### WHAT YOU SHOULD DO:
Set each entry down verbatim, omitting images.

### Saved entries:
^^^^^^^^
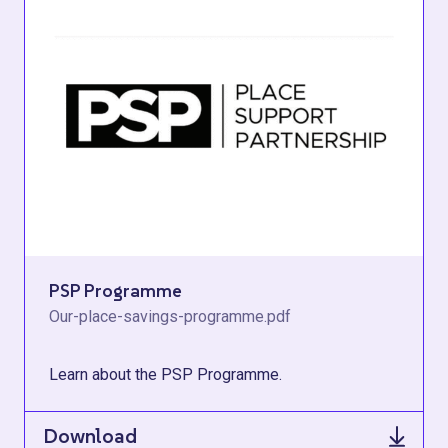
PSP Programme
Our-place-savings-programme.pdf
Learn about the PSP Programme.
Download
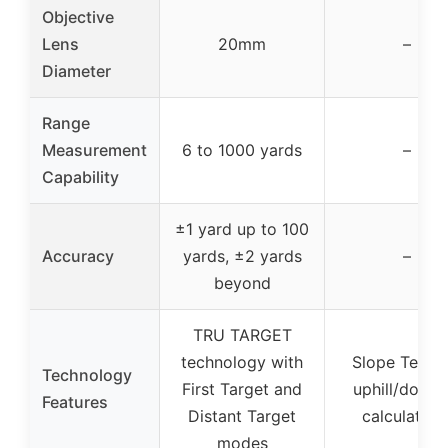
Objective
Lens
20mm
–
Diameter
Range
Measurement
6 to 1000 yards
–
Capability
±1 yard up to 100
Accuracy
yards, ±2 yards
–
beyond
TRU TARGET
technology with
Slope Tech f
Technology
First Target and
uphill/downhi
Features
Distant Target
calculation
modes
^^^^^^^^
### SOLUTION TO THIS EXERCISE:
PSP Programme
Our-place-savings-programme.pdf
Learn about the PSP Programme.
Download
Objective
Lens
20mm
–
Diameter
Range
Measurement
6 to 1000 yards
–
Capability
±1 yard up to 100
Accuracy
yards, ±2 yards
–
beyond
TRU TARGET
technology with
Slope Tech f
Technology
First Target and
uphill/downhi
Features
Distant Target
calculation
modes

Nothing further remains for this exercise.